全国で老人クラブの活動が岐路に立たされている。会員数が減り、運営を担う役員のなり手が不足しているという。
- 高齢者増加も老人クラブの会員数は減少 専門家が指摘する存在意義
神戸市垂水区の「乙木フレンズ倶楽部」は、マージャンや輪投げなどのサークルごとに毎週、地域の社会福祉センターに集まる。
会員の半数以上は「おひとりさま」だ。20年ほど前に夫を亡くし、隣の明石市から引っ越してきた宮内光子さん(77)は、65歳過ぎまでフルタイムの事務職で働いていたため、近所づきあいがなかった。
退職後、地域でボランティア活動をしたときに知り合った仲間に誘われ、約12年前に入会した。「ずっと家におってもしゃーない。老人クラブの活動は毎日の生活のなかの楽しみ」と話す。
市老人クラブ連合会によると、現在、市内のクラブ数は310で、会員数は2万456人。60歳以上の人口が1990年の約25万人から現在は約53万人に増えた一方で、同時期の加入率は約20%から約4%まで落ち込んだ。全国でもこの10年(13~23年)で、加入率は15%から8%に減った。
「この年でこんなに忙しいとは」
クラブ運営を担う役員のなり手不足は深刻だ。同市長田区の「二葉喜楽会」会長の山田雅秋さんは95歳。前会長から頼まれて引き受けてから、20年以上経つ。
毎年、グラウンドゴルフ大会を企画している。大会前の準備書類や会計資料などは自身がワープロで作成している。「案内通知に当日の配置表、終わったら結果の一覧表。常に書類づくりに追われている。この年でこんなに忙しいと思わなかった」と苦笑する。
そろそろ誰かにお願いしたいが、手をあげてくれる人はいない。「自分がやればみんなが喜んでくれるので。できるうちは続ける」という。
こうした状況は、全市的な課題だ。中央区老連が昨年、区内に25あるクラブを対象にとったアンケートで「現会長の後継者がいない」と答えたのは全体の7割以上に上った。同区老連の役員によると「会長が亡くなったら解散」というクラブもあるという。
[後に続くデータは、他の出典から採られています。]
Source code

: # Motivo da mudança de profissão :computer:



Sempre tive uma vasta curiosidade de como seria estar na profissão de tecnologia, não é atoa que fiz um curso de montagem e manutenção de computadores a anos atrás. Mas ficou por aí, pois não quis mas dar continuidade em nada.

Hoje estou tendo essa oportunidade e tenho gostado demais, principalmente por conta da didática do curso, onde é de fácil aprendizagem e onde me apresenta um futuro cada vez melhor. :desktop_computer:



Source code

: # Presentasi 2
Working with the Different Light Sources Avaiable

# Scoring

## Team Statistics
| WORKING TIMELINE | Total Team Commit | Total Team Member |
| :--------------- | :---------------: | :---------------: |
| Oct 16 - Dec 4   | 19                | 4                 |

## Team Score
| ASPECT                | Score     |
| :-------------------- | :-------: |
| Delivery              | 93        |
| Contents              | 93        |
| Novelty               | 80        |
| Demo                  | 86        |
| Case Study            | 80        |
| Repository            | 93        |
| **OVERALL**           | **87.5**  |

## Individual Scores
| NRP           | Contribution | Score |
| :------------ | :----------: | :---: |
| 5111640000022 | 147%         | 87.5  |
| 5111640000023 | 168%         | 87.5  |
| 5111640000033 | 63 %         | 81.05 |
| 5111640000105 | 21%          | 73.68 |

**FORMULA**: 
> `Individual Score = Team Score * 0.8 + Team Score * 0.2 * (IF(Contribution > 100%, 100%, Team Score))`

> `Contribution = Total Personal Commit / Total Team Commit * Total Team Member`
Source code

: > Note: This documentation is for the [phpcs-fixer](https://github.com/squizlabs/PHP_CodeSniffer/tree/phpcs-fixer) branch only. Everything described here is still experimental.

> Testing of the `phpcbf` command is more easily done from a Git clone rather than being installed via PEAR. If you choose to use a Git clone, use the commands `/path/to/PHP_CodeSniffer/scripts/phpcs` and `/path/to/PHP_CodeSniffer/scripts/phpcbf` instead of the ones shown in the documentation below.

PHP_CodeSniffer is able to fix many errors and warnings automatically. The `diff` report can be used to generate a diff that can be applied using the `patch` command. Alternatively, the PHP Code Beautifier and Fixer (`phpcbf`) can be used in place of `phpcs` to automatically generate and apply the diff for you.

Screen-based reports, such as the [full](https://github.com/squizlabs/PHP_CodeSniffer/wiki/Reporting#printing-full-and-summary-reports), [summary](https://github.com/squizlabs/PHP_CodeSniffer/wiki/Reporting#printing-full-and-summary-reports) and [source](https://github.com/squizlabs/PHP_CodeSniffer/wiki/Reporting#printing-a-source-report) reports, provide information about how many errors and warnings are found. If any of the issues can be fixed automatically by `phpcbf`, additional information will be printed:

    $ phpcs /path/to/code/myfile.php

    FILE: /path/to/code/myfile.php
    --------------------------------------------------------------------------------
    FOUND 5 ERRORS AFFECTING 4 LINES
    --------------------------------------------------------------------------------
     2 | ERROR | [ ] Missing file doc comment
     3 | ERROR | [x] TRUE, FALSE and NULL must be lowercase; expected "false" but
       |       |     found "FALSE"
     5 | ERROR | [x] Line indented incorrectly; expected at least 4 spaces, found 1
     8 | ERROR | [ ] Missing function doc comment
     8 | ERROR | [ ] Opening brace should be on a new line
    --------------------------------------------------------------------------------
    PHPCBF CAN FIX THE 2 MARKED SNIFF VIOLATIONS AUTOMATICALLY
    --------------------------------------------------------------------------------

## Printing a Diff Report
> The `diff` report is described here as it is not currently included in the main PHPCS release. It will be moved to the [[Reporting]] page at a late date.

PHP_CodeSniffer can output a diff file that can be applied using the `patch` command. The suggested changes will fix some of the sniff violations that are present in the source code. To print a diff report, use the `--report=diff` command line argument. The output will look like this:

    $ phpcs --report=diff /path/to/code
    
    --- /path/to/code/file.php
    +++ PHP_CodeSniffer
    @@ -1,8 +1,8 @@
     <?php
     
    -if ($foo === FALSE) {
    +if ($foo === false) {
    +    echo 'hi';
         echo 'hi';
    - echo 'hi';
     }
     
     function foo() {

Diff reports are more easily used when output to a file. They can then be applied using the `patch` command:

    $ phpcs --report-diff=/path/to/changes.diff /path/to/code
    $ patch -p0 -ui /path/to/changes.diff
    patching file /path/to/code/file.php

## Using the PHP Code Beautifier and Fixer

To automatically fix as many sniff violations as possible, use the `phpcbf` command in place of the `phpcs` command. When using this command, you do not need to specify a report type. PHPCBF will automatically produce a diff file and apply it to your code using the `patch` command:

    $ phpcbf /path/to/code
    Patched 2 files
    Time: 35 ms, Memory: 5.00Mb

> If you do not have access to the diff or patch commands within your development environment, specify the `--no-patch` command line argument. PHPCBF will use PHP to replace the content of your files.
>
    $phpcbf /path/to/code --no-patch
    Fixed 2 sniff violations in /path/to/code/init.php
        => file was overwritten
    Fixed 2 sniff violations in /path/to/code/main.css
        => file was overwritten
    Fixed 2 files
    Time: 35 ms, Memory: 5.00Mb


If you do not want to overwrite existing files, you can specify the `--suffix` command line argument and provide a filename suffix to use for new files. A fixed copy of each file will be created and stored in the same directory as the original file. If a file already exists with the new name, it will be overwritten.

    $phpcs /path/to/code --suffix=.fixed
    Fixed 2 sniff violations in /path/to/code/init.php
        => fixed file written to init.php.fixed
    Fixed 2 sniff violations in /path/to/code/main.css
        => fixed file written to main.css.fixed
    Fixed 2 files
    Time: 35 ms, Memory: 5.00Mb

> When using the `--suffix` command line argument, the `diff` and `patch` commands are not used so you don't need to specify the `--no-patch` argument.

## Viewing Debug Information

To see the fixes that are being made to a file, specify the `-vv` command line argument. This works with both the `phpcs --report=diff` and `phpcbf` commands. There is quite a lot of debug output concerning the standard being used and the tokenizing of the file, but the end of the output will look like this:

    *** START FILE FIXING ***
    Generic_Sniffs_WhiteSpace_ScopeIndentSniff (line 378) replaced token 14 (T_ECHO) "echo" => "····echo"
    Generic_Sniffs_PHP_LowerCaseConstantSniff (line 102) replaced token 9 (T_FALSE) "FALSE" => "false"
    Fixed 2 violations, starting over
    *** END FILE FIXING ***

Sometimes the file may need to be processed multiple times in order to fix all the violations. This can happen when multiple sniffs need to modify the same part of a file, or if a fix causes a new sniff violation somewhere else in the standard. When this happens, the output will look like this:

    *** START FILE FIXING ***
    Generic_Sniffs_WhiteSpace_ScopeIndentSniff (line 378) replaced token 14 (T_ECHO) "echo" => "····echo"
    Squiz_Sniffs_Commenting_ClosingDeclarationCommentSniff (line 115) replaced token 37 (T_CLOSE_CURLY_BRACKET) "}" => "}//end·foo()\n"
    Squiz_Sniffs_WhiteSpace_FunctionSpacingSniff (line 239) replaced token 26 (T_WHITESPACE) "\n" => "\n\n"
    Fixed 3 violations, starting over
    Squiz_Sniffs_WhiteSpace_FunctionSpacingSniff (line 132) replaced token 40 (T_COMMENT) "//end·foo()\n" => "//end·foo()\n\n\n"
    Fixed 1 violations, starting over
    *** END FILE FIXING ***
危機感を持った市老連は11月から、老人クラブの役員を養成する「KOBEシニア希望塾」を始める。60~70代前半で、市内の老人クラブ会員が対象。月1回のペースで2年間、市職員や民間から講師を招き、イベント運営のスキルやパソコンを使った書類の作り方、クラブをまとめるリーダーシップなどを学んでもらうつもりだ。
神戸市は施設管理の条例制定
一方で、施設の管理にも課題がある。
神戸市は3月、市内の老人クラブが利用する地域福祉センターの管理に関する条例を制定した。
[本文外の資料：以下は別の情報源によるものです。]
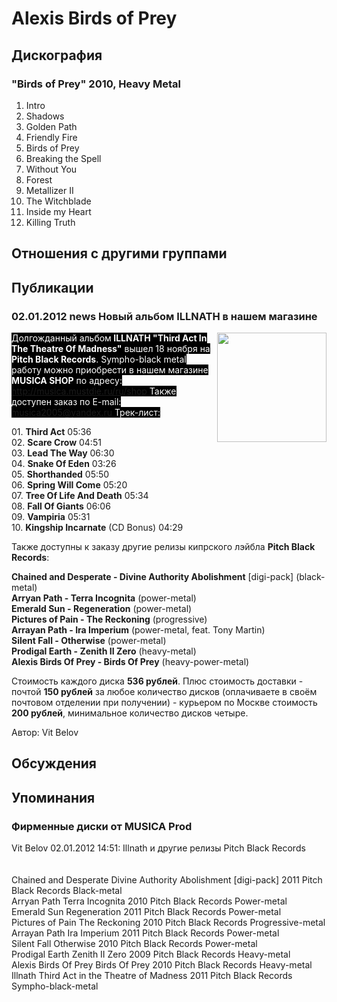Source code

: # Alexis Birds of Prey



## Дискография

### "Birds of Prey" 2010, Heavy Metal

1. Intro
2. Shadows	 
3. Golden Path	 
4. Friendly Fire	 
5. Birds of Prey	 
6. Breaking the Spell 
7. Without You	 
8. Forest
9. Metallizer II	 
10. The Witchblade	 
11. Inside my Heart	 
12. Killing Truth


## Отношения с другими группами


## Публикации

### 02.01.2012 news Новый альбом ILLNATH в нашем магазине

<P><FONT style="BACKGROUND-COLOR: #000000" color=#ffffff><IMG height=175 alt="" hspace=0 src="/images/news_rus/2012.01/22452.jpg" width=175 align=right border=0>Долгожданный альбом<STRONG> ILLNATH "Third Act In The Theatre Of Madness"</STRONG> вышел 18 ноября на <STRONG>Pitch Black Records</STRONG>. Sympho-black metal работу можно приобрести в нашем магазине <STRONG>MUSICA SHOP</STRONG> по адресу: <A href="/ru/shop">http://musica.mustdie.ru/ru/shop</A> Также доступен заказ по E-mail: <A href="mailto:musica2005@yandex.ru">musica2005@yandex.ru</A> Трек-лист:</FONT></P>
<P>01. <STRONG>Third Act</STRONG> 05:36 <BR>02. <STRONG>Scare Crow</STRONG> 04:51 <BR>03. <STRONG>Lead The Way</STRONG> 06:30 <BR>04. <STRONG>Snake Of Eden</STRONG> 03:26 <BR>05. <STRONG>Shorthanded</STRONG> 05:50 <BR>06. <STRONG>Spring Will Come</STRONG> 05:20 <BR>07. <STRONG>Tree Of Life And Death</STRONG> 05:34 <BR>08. <STRONG>Fall Of Giants</STRONG> 06:06 <BR>09. <STRONG>Vampiria</STRONG> 05:31<BR>10. <STRONG>Kingship Incarnate</STRONG> (CD Bonus) 04:29</P>
<P>Также доступны к заказу другие релизы кипрского лэйбла <STRONG>Pitch Black Records</STRONG>:</P>
<P><STRONG>Chained and Desperate - Divine Authority Abolishment</STRONG> [digi-pack] (black-metal)<BR><STRONG>Arryan Path - Terra Incognita</STRONG> (power-metal)<BR><STRONG>Emerald Sun - Regeneration</STRONG> (power-metal)<BR><STRONG>Pictures of Pain - The Reckoning</STRONG> (progressive)<BR><STRONG>Arrayan Path - Ira Imperium</STRONG> (power-metal, feat. Tony Martin)<BR><STRONG>Silent Fall - Otherwise</STRONG> (power-metal)<BR><STRONG>Prodigal Earth - Zenith II Zero</STRONG> (heavy-metal)<BR><STRONG>Alexis Birds Of Prey - Birds Of Prey</STRONG> (heavy-power-metal)</P>
<P>Стоимость каждого диска <STRONG>536 рублей</STRONG>. Плюс стоимость доставки - почтой <STRONG>150 рублей</STRONG> за любое количество дисков (оплачиваете в своём почтовом отделении при получении) - курьером по Москве стоимость <STRONG>200 рублей</STRONG>, минимальное количество дисков четыре.</P>
Автор: Vit Belov


## Обсуждения


## Упоминания

### Фирменные диски от MUSICA Prod

Vit Belov 02.01.2012 14:51:
Illnath и другие релизы Pitch Black Records<BR><BR><BR>Chained and Desperate	Divine Authority Abolishment [digi-pack]	2011	Pitch Black Records	Black-metal<BR>Arryan Path	Terra Incognita	2010	Pitch Black Records	Power-metal<BR>Emerald Sun	Regeneration	2011	Pitch Black Records	Power-metal<BR>Pictures of Pain	The Reckoning	2010	Pitch Black Records	Progressive-metal  <BR>Arrayan Path	Ira Imperium	2011	Pitch Black Records	Power-metal<BR>Silent Fall	Otherwise	2010	Pitch Black Records	Power-metal<BR>Prodigal Earth	Zenith II Zero	2009	Pitch Black Records	Heavy-metal<BR>Alexis Birds Of Prey	Birds Of Prey	2010	Pitch Black Records	Heavy-metal<BR>Illnath	Third Act in the Theatre of Madness	2011	Pitch Black Records	Sympho-black-metal<BR>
背景には、センターの指定管理者のなり手不足がある。市の担当者は「現状、老人クラブの会員が指定管理者となっているケースが多いが、負担が大きく、管理があいまいな部分があった。地域のNPOなどが指定管理者になれるよう、ルールを定めた」としている。
名称も「地域交流センター」に変更し、来年4月から施行される。幅広い地域団体が使いやすくするねらいがあるが、老人クラブにとっては利用の自由度が減る可能性がある。
利用時間はこれまで午前9時~午後5時だったが、終了時間を午後9時までに延ばした。指定管理者と利用団体の協議のうえ、オンラインサイトで利用予約し、必要に応じてセンターの開け閉めをスマホで操作できる電子錠を導入できるようにもした。
乙木フレンズ倶楽部の鴨川則幸会長(80)は「時代の変化だが、高齢者にとっては利用の手続きが複雑になって不安もある。公民館など他の活動場所も探さないといけない」と話した。